Loading Images in Jupyter Code Workspace

adampsu · December 30, 2024, 4:25am

Hi everyone,

I’m facing an issue with downloading images in my Jupyter Code Workspace. According to the Foundry documentation, the following approach should work for downloading files:

from foundry.transforms import Dataset

# Download all files in the dataset
downloaded_files = Dataset.get("my_alias").files().download()
local_file = downloaded_files["file.pdf"]

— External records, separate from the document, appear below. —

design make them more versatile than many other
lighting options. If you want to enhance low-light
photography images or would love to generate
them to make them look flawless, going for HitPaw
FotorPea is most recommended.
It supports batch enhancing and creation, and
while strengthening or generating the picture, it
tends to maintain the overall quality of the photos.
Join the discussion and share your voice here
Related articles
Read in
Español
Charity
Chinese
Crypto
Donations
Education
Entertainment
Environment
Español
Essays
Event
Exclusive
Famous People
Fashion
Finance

However, I’m struggling to adapt this for downloading images. When I follow these steps, I end up with parquet files instead of the expected images:

{
    'spark/part-00000-dcb7197b-d051-4dea-90ed-c56fbfa64726-c000.snappy.parquet': '/foundry/0a697b6f969d726c/ri.foundry.main.dataset.eb2d6994-f832-429b-a23b-47f82d37d3b5/ri.foundry.main.transaction.00000003-13ab-71e1-aa6f-cb06d9026800/spark/part-00000-dcb7197b-d051-4dea-90ed-c56fbfa64726-c000.snappy.parquet',
    'spark/part-00001-dcb7197b-d051-4dea-90ed-c56fbfa64726-c000.snappy.parquet': '/foundry/0a697b6f969d726c/ri.foundry.main.dataset.eb2d6994-f832-429b-a23b-47f82d37d3b5/ri.foundry.main.transaction.00000003-13ab-71e1-aa6f-cb06d9026800/spark/part-00001-dcb7197b-d051-4dea-90ed-c56fbfa64726-c000.snappy.parquet'
}

My dataset contains about ~30,000 images that look like this:

Does anyone have experience with downloading images from a dataset in Foundry? Is there a specific approach for handling non-tabular data that contains images?

Thanks in advance!

lmartini · December 30, 2024, 2:55pm

Hi!

Might this might be because your dataset only contains references to images and not actually images? Usually datasets with images are unstructured, so they wouldn’t have a schema.

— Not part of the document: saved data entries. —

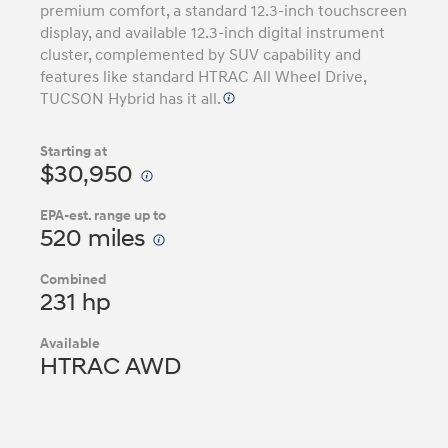
premium comfort, a standard 12.3-inch touchscreen
display, and available 12.3-inch digital instrument
cluster, complemented by SUV capability and
features like standard HTRAC All Wheel Drive,
TUCSON Hybrid has it all.
Starting at
$30,950
EPA-est. range up to
520 miles
Combined
231 hp
Available
HTRAC AWD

I have tried something similar to your approach; first I uploaded images to an unstructured dataset, and when importing such dataset in the Jupiter code workspace, I was provided with the unstructured option, and I can see my files are displayed as png.

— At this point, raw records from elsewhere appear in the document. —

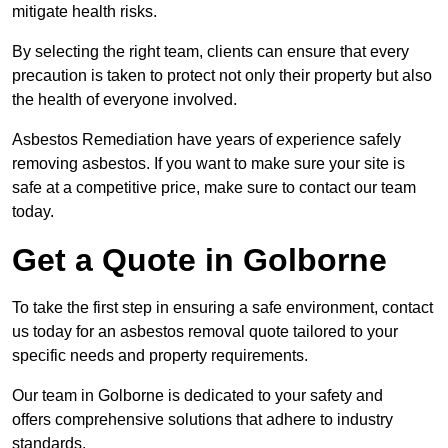
mitigate health risks.
By selecting the right team, clients can ensure that every
precaution is taken to protect not only their property but also
the health of everyone involved.
Asbestos Remediation have years of experience safely
removing asbestos. If you want to make sure your site is
safe at a competitive price, make sure to contact our team
today.
Get a Quote in Golborne
To take the first step in ensuring a safe environment, contact
us today for an asbestos removal quote tailored to your
specific needs and property requirements.
Our team in Golborne is dedicated to your safety and
offers comprehensive solutions that adhere to industry
standards.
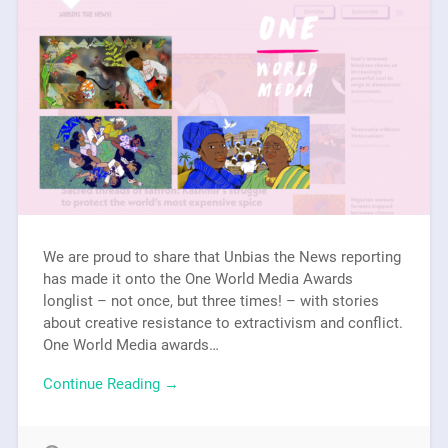
We are proud to share that Unbias the News reporting
has made it onto the One World Media Awards
longlist – not once, but three times! – with stories
about creative resistance to extractivism and conflict.
One World Media awards…
Continue Reading →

This is how the dataset preview looks like given it only contains an image

So in your preview we can actually see tabular data, which is why it reads as tabular dataset in code workspace and not as images. In order to operate on the actual images you would need to make sure that your dataset is unstructured and contains the files of the images.

If you don’t want to operate on datasets with raw files, you can use first-class Mediasets in Foundry (I see you have some mio rids in your dataset, so possibly you are already aware of those?). However, Mediasets are not yet supported with Code Workspaces. You would have to use Pipeline Builder or Code Repositories for those.

adampsu · January 2, 2025, 3:04pm

Sorry for the late response – thanks. This actually helped me figure out the problem.

system · March 3, 2025, 3:04pm

This topic was automatically closed 60 days after the last reply. New replies are no longer allowed.